Your main character is a writer and you yourself are a writer. You also, like Pandy, grew up in Connecticut.

 

Yes. I grew up in sort of the country/suburbs in the 1960s. Pandy’s life, however, is completely fictional. I let my imagination run wild and described what, I suppose, would be my dream house. Originally Wallis House had secret staircases and rooms and was a model of 1920s engineering advances. Then I came up with a whole history and town to go with the house and gave Pandy a much more dramatic and interesting life than my own childhood had been. Where I’d grown up, there wasn’t even a movie theater.

What Pandy and I both share, however, is that desire to create. The whole idea of Monica came about from this imaginary character, named “Marigold,” that my sister and I were always telling stories about. We both always wanted to be Marigold. We would fight over her, and sometimes Marigold would die. But then she would always come back to life.

The other thing I gave Pandy and Hellenor was my childish anger at the world. Being a woman or a little girl in the 1960s was very different than it is now—for instance, a woman wasn’t allowed to have her own credit card.

Growing up in the 1960s, it was pretty much drilled into your head every day that being a woman meant being a second-class citizen. There was no getting away from the message because it was literally everywhere you went. As soon as you left the house in your required clothing—a dress—you began to hear the message. You heard it in the classrooms, on the television, and for lots of little girls, from their own fathers.

 

Pandy and SondraBeth’s relationship is explosive; when they get together, crazy misadventures ensue. This is a theme used more often with male leads in “bromances” or “buddy” movies.

 

Yes, and interestingly it happens in a lot of real women’s lives. So many women tell me that Pandy and SondraBeth’s adventures remind them of adventures they had once with their best friends. Maybe because of that, I wanted to send Pandy and SondraBeth on a real madcap adventure.

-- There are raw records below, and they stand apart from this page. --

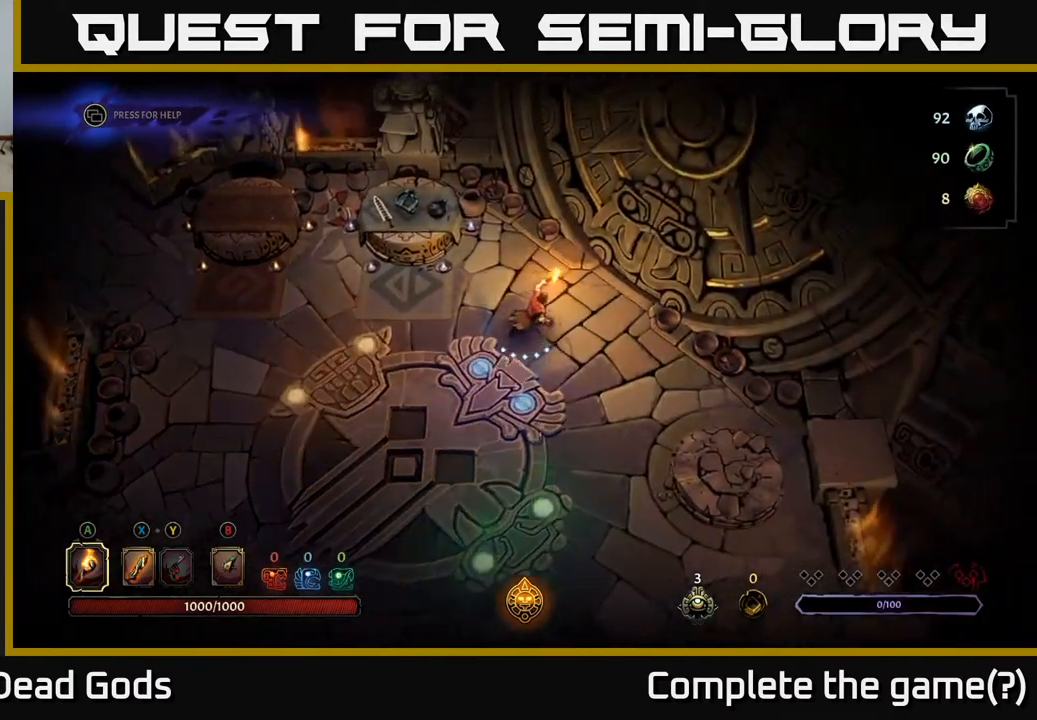
{"buttons": [], "left_stick": "center", "right_stick": "center", "events": [[367, "R1", "down"], [433, "left_stick", "center"], [467, "R1", "up"]]}
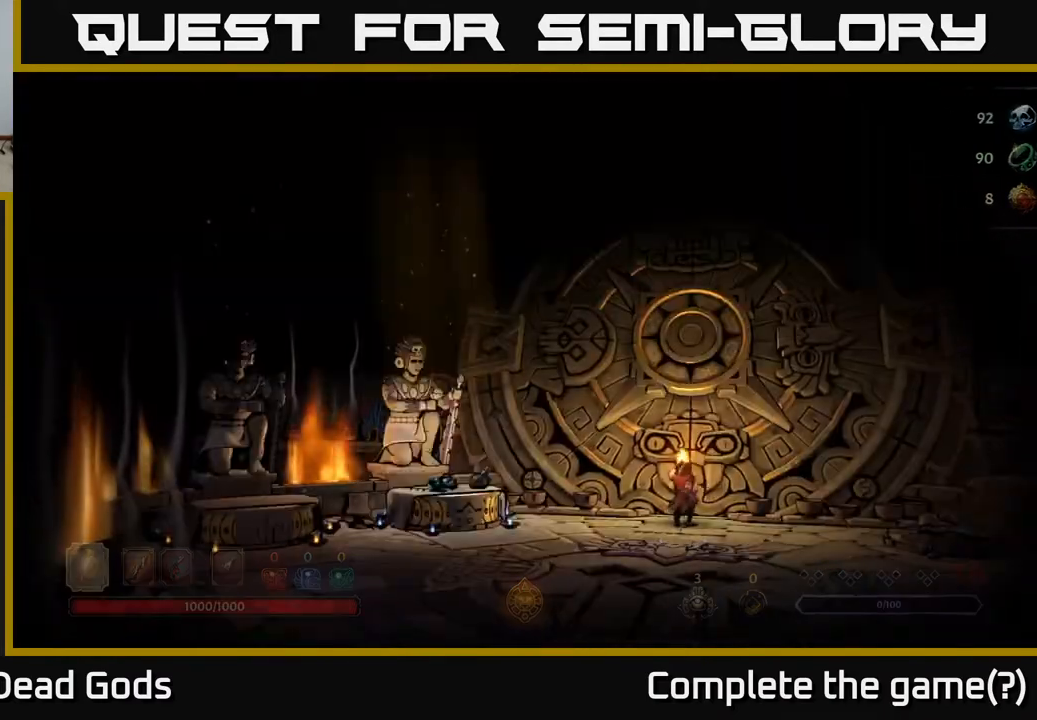
{"buttons": [], "left_stick": "center", "right_stick": "center", "events": []}
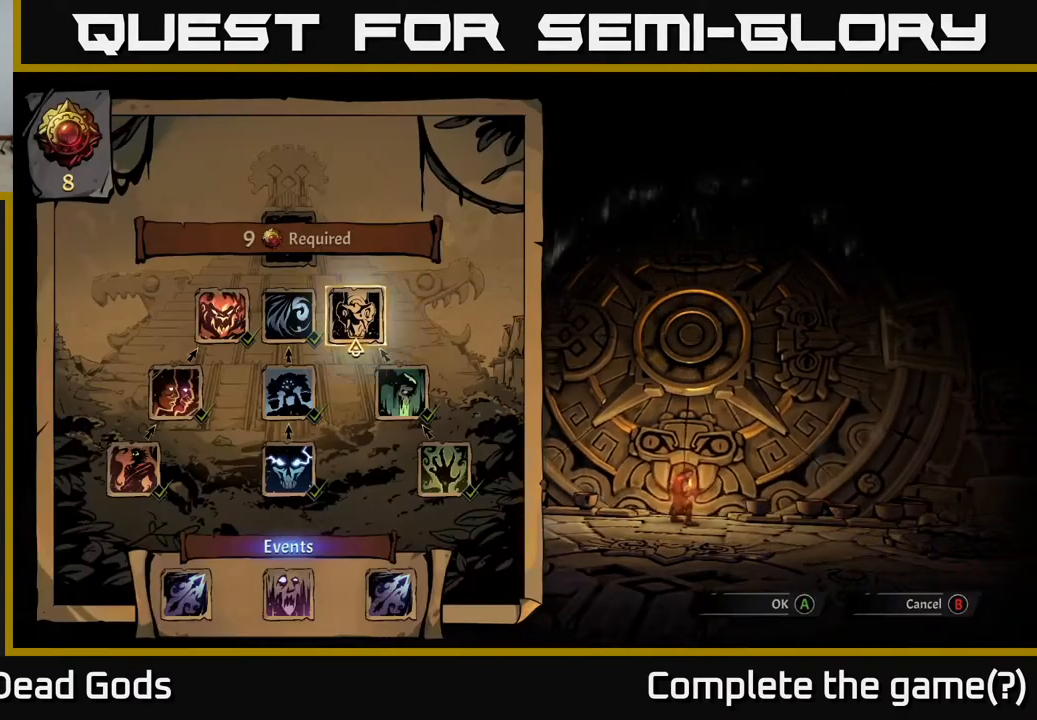
{"buttons": [], "left_stick": "center", "right_stick": "center", "events": []}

I loved the idea of these former bosom buddies—whose friendship was ruined by a man—being inadvertently thrown together through a series of comedic circumstances and rediscovering each other after not being in contact for a few years. Some of my favorite scenes in the book involved these two. They had tiny personal scenes, like when Pandy does her “audition” in front of SondraBeth—and enormous “spectacle” scenes with speeches. One of the hardest scenes to write was when SondraBeth finally realizes Pandy is Pandy. There are so many things going on in that moment and so many emotions for both of them. Anger, forgiveness…

 

Speaking of forgiveness, not every woman would agree with Pandy’s forgiving SondraBeth for having sex with “her man.”

 

And in some cases, I’m sure they’re right. But we have to remember that Doug sets out deliberately to ruin their friendship, playing one woman off another, figuring if he can divide and conquer, he can have both of them. I’m not sure who is more evil: Doug or Jonny?

But most of all, I love that at the end of the book, a man isn’t the answer to the women’s problems. So often at the end of a book, the woman’s reward for surviving a bad man is…
another man
? Hmmmm.

 

At the end of the book, Pandy, in a sense, goes home. Or at least back to what seems to be her old life. Why did you choose that ending?

 

The ending really came to me as the book progressed, over many, many drafts. I actually didn’t have the ending until I was almost at my deadline.

For me, the ending circles back to an exploration of how we all create a version of ourselves that we present to the world; how our actions and beliefs cause reactions that shape our worlds; and the power of creativity and imagination.

That, and the hope that if you’re open-minded about it, you never know what amazing adventure might come along next.